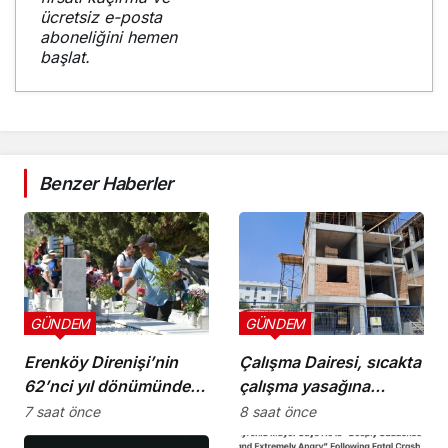
ücretsiz e-posta
aboneliğini hemen
başlat.
Benzer Haberler
GÜNDEM
GÜNDEM
Erenköy Direnişi’nin
Çalışma Dairesi, sıcakta
62’nci yıl dönümünde
çalışma yasağına
şehitler törenle anıldı
uymayan 19 iş yerine
7 saat önce
8 saat önce
uyarı verdi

──────────────────────────────

What is needed is every entry written out word for word, with no pictures.

* RESPONSE AREA
ücretsiz e-posta
aboneliğini hemen
başlat.
Benzer Haberler
GÜNDEM
GÜNDEM
Erenköy Direnişi’nin
Çalışma Dairesi, sıcakta
62’nci yıl dönümünde
çalışma yasağına
şehitler törenle anıldı
uymayan 19 iş yerine
7 saat önce
8 saat önce
uyarı verdi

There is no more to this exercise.